-- Dataset extract follows --
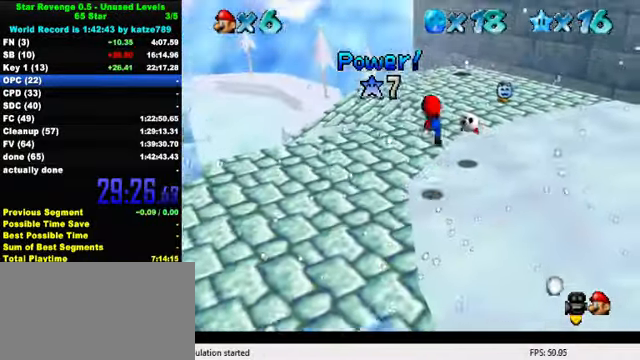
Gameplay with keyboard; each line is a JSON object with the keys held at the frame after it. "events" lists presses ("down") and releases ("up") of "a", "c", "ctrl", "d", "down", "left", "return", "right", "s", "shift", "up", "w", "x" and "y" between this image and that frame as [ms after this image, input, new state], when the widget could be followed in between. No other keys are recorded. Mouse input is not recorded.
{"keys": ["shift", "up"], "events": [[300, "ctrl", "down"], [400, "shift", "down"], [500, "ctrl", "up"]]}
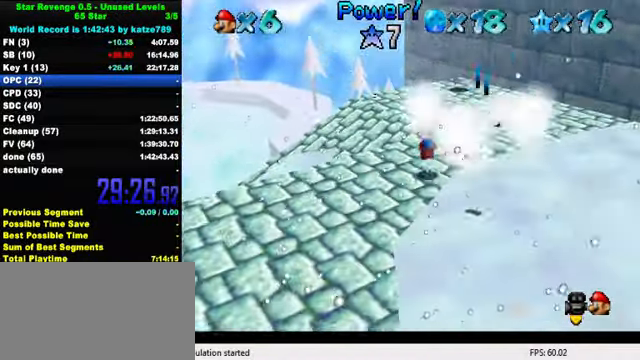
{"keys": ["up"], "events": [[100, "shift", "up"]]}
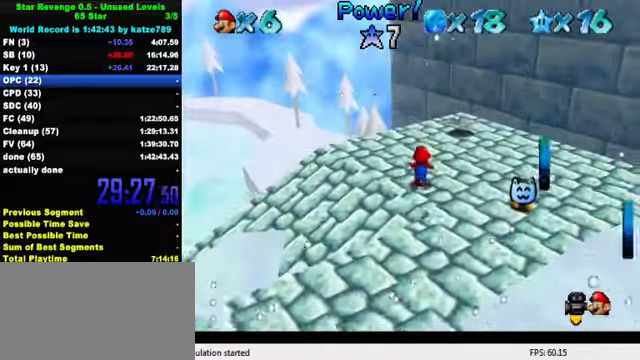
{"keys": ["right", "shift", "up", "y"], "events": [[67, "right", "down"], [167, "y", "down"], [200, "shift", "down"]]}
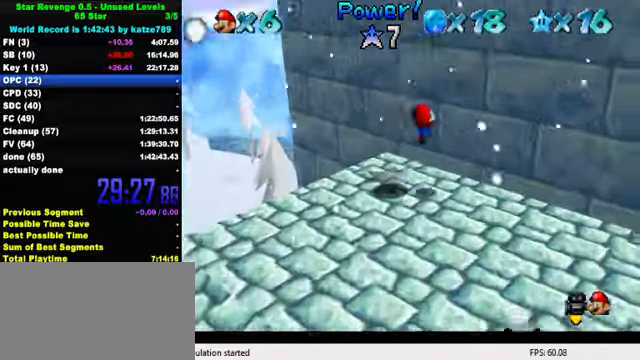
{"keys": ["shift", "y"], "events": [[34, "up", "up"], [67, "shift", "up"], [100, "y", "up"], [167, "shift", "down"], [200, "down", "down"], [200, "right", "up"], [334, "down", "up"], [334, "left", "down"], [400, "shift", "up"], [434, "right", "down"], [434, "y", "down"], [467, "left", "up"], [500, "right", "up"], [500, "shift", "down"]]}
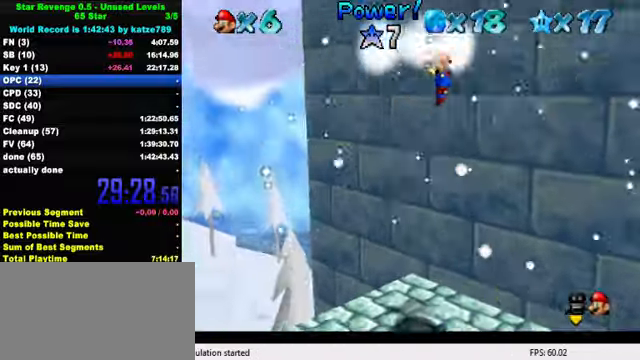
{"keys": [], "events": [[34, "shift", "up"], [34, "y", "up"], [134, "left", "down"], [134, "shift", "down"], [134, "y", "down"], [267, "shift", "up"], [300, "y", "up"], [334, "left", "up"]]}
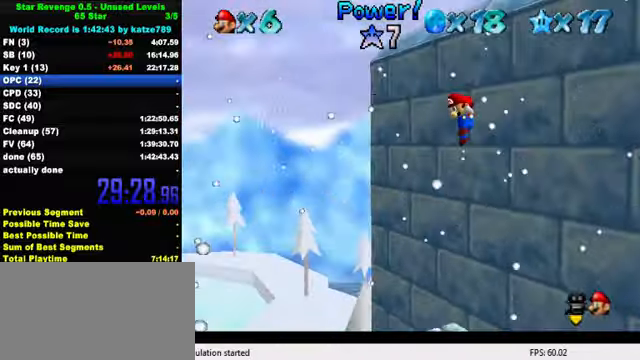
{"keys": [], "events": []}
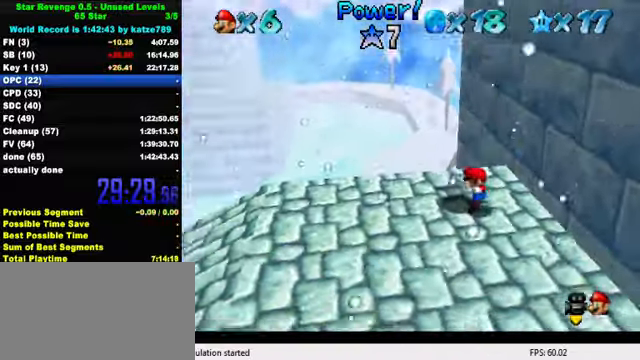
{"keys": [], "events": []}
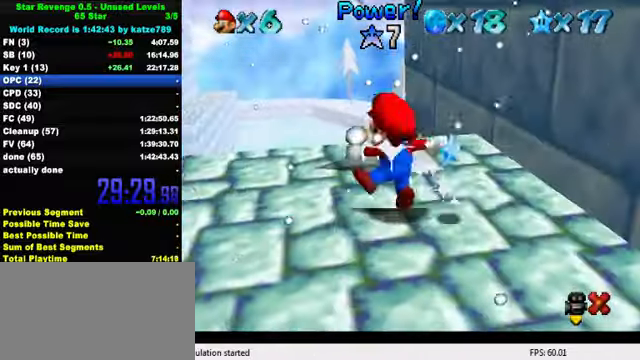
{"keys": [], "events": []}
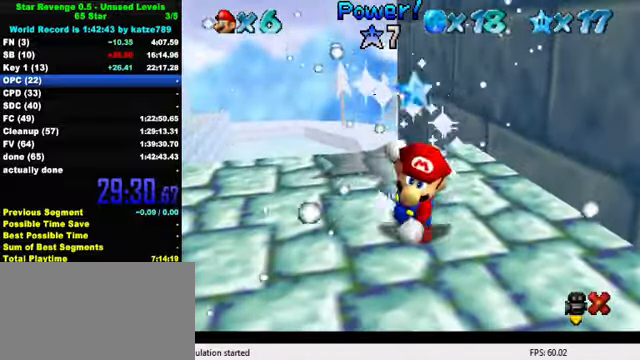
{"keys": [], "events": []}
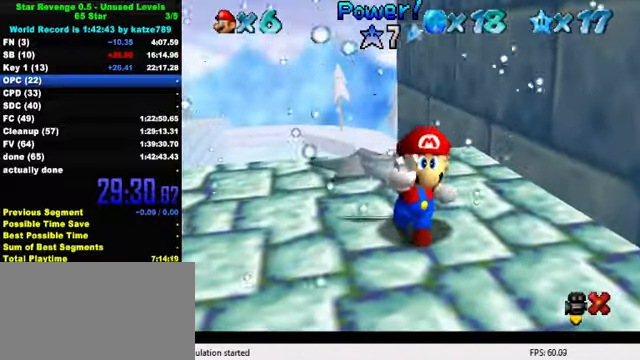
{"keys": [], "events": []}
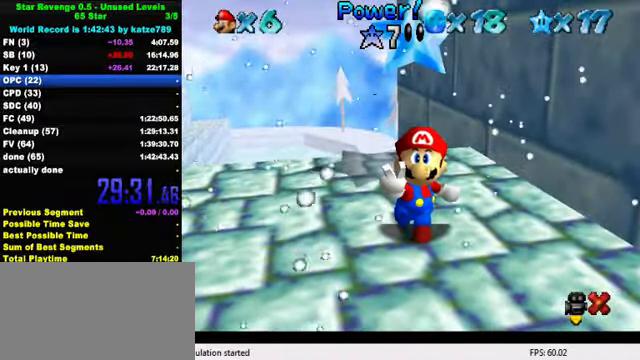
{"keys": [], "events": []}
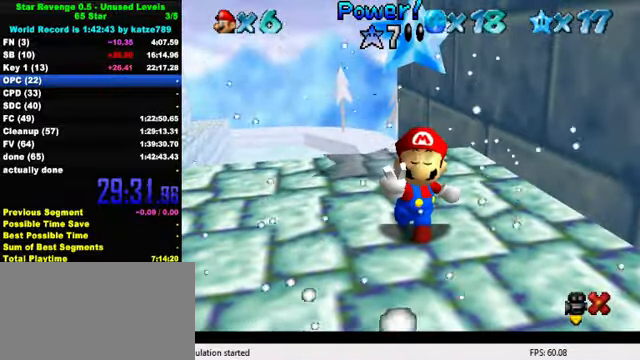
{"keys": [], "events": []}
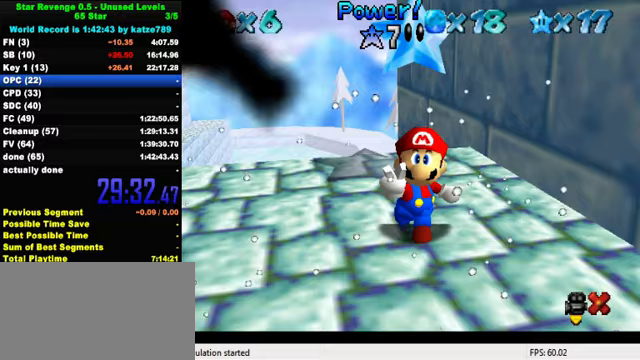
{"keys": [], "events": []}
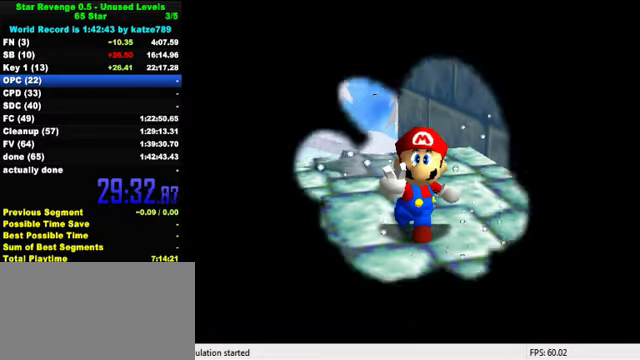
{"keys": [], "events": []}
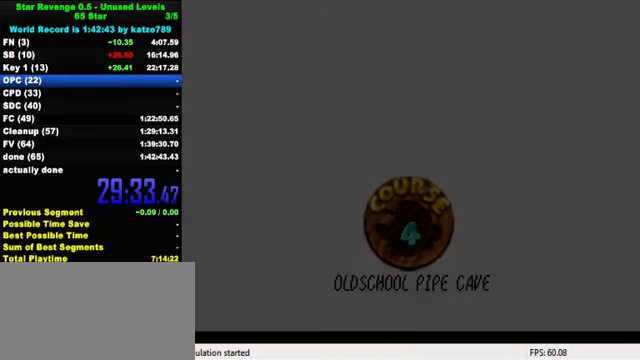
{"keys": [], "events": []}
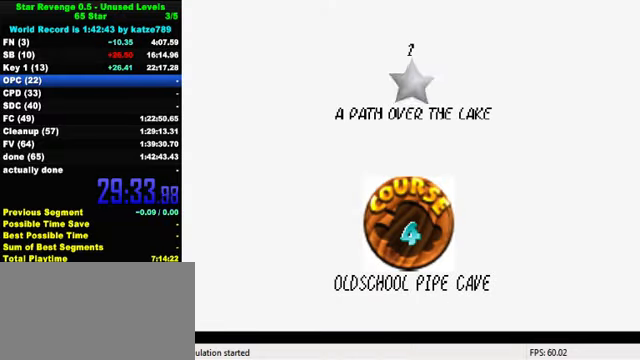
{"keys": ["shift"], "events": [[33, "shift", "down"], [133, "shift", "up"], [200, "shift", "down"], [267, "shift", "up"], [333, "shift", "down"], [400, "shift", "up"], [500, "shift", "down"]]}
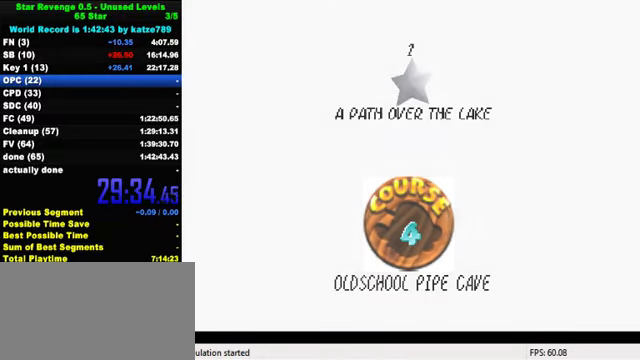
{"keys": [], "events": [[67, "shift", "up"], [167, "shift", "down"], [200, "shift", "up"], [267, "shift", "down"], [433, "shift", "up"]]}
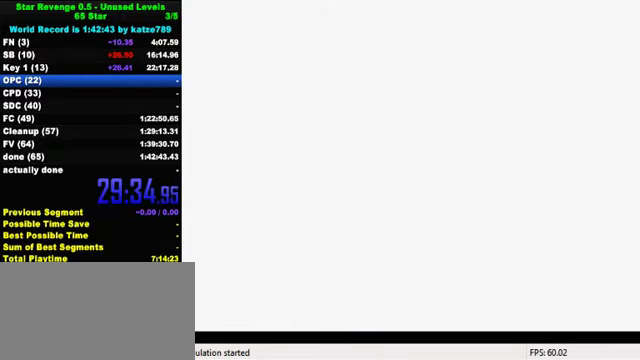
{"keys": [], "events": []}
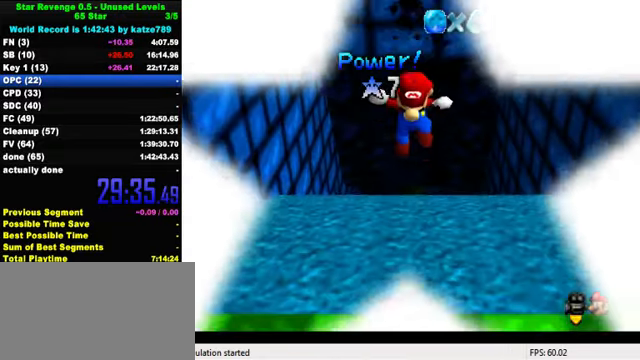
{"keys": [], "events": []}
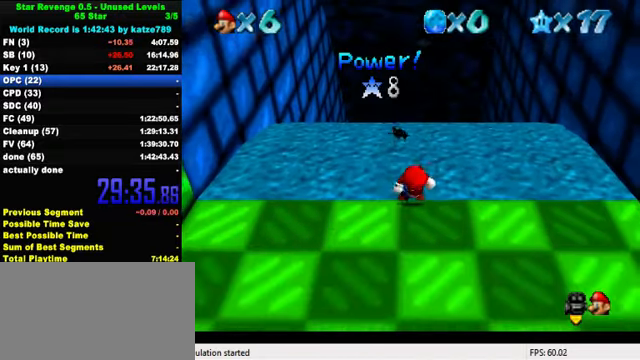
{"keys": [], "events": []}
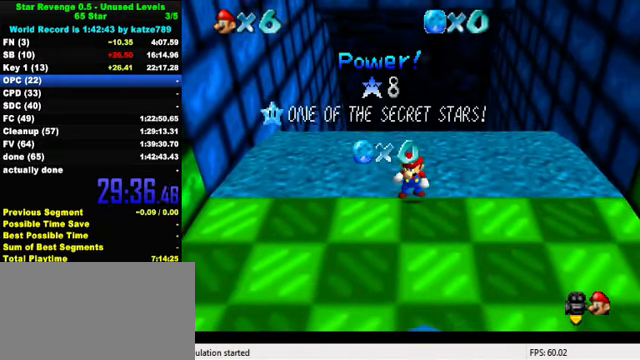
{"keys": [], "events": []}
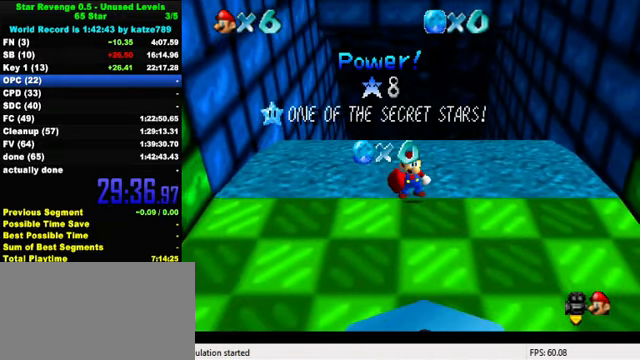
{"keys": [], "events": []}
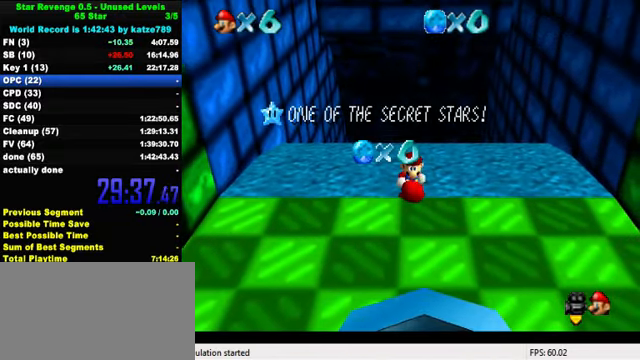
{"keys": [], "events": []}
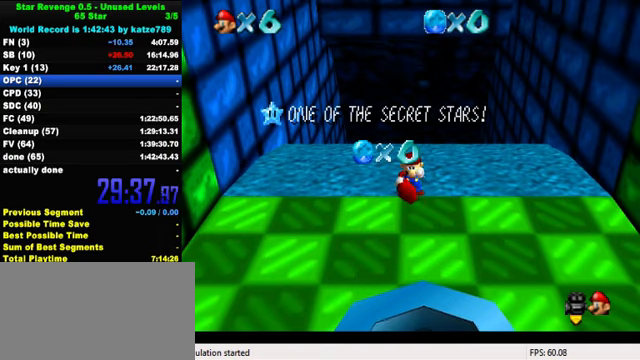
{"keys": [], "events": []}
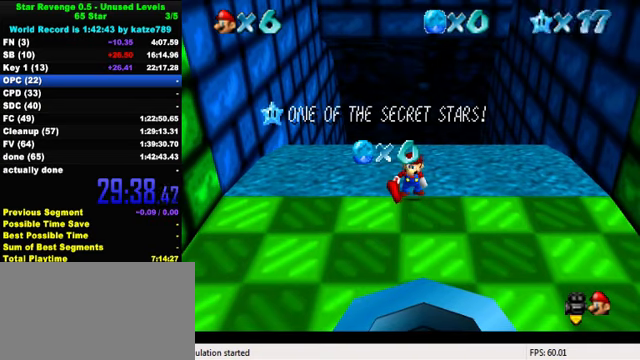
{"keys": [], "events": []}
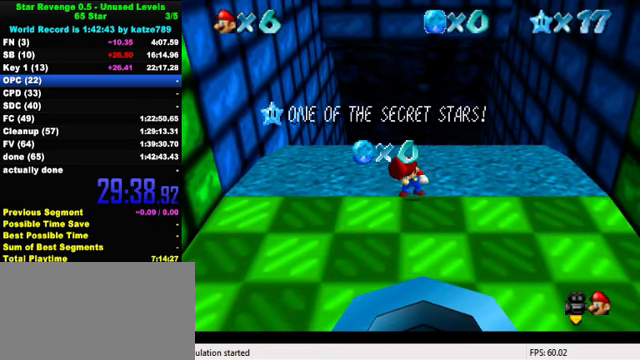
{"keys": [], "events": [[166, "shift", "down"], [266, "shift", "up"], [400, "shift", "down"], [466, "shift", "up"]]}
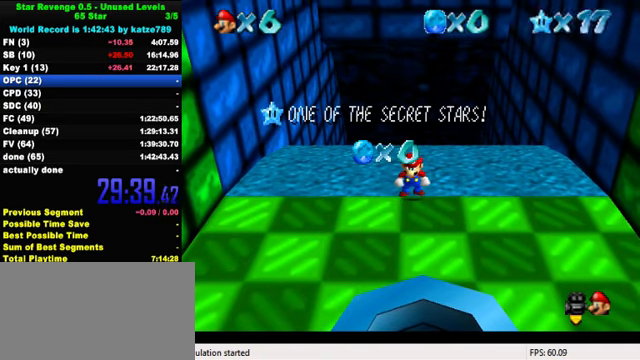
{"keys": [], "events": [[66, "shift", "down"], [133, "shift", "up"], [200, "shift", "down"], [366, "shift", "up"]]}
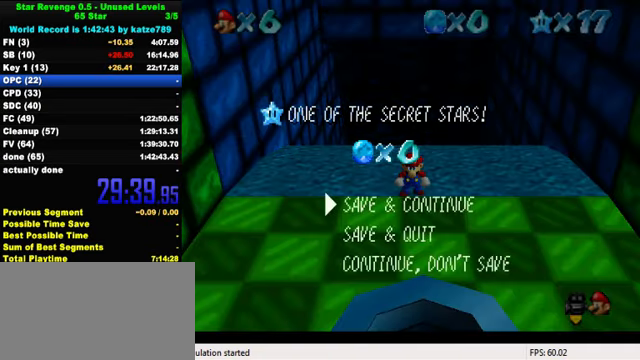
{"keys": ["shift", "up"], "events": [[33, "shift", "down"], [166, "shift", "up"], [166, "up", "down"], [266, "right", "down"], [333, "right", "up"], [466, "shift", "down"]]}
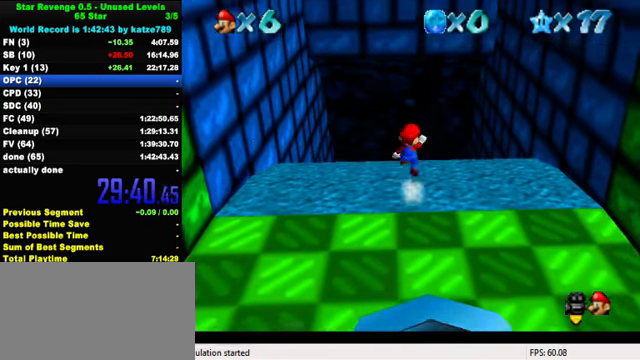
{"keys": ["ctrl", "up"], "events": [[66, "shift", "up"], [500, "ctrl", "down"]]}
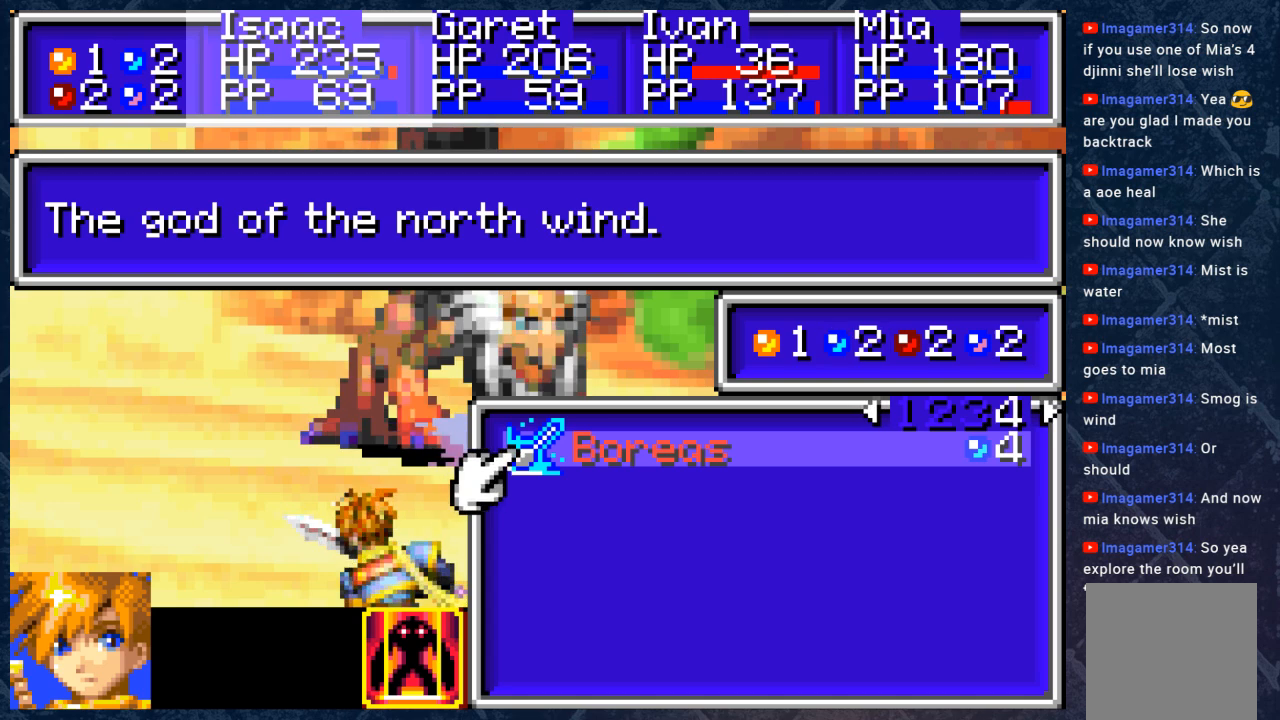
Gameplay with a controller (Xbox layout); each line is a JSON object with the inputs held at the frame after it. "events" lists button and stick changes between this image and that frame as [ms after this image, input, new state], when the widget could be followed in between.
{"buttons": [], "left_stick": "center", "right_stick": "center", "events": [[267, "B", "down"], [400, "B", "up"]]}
-- Dataset extract concluded --
Should a picture appear among the entries, skip it and copy the rest exactly.

Gameplay with keyboard; each line is a JSON object with the keys held at the frame after it. "events" lists presses ("down") and releases ("up") of "a", "c", "ctrl", "d", "down", "left", "return", "right", "s", "shift", "up", "w", "x" and "y" between this image and that frame as [ms after this image, input, new state], when the widget could be followed in between. No other keys are recorded. Mouse input is not recorded.
{"keys": ["shift", "up"], "events": [[300, "ctrl", "down"], [400, "shift", "down"], [500, "ctrl", "up"]]}
{"keys": ["up"], "events": [[100, "shift", "up"]]}
{"keys": ["right", "shift", "up", "y"], "events": [[67, "right", "down"], [167, "y", "down"], [200, "shift", "down"]]}
{"keys": ["shift", "y"], "events": [[34, "up", "up"], [67, "shift", "up"], [100, "y", "up"], [167, "shift", "down"], [200, "down", "down"], [200, "right", "up"], [334, "down", "up"], [334, "left", "down"], [400, "shift", "up"], [434, "right", "down"], [434, "y", "down"], [467, "left", "up"], [500, "right", "up"], [500, "shift", "down"]]}
{"keys": [], "events": [[34, "shift", "up"], [34, "y", "up"], [134, "left", "down"], [134, "shift", "down"], [134, "y", "down"], [267, "shift", "up"], [300, "y", "up"], [334, "left", "up"]]}
{"keys": [], "events": []}
{"keys": [], "events": []}
{"keys": [], "events": []}
{"keys": [], "events": []}
{"keys": [], "events": []}
{"keys": [], "events": []}
{"keys": [], "events": []}
{"keys": [], "events": []}
{"keys": [], "events": []}
{"keys": [], "events": []}
{"keys": ["shift"], "events": [[33, "shift", "down"], [133, "shift", "up"], [200, "shift", "down"], [267, "shift", "up"], [333, "shift", "down"], [400, "shift", "up"], [500, "shift", "down"]]}
{"keys": [], "events": [[67, "shift", "up"], [167, "shift", "down"], [200, "shift", "up"], [267, "shift", "down"], [433, "shift", "up"]]}
{"keys": [], "events": []}
{"keys": [], "events": []}
{"keys": [], "events": []}
{"keys": [], "events": []}
{"keys": [], "events": []}
{"keys": [], "events": []}
{"keys": [], "events": []}
{"keys": [], "events": []}
{"keys": [], "events": [[166, "shift", "down"], [266, "shift", "up"], [400, "shift", "down"], [466, "shift", "up"]]}
{"keys": [], "events": [[66, "shift", "down"], [133, "shift", "up"], [200, "shift", "down"], [366, "shift", "up"]]}
{"keys": ["shift", "up"], "events": [[33, "shift", "down"], [166, "shift", "up"], [166, "up", "down"], [266, "right", "down"], [333, "right", "up"], [466, "shift", "down"]]}
{"keys": ["ctrl", "up"], "events": [[66, "shift", "up"], [500, "ctrl", "down"]]}
Gameplay with a controller (Xbox layout); each line is a JSON object with the inputs held at the frame after it. "events" lists button and stick changes between this image and that frame as [ms after this image, input, new state], when the widget could be followed in between.
{"buttons": [], "left_stick": "center", "right_stick": "center", "events": [[267, "B", "down"], [400, "B", "up"]]}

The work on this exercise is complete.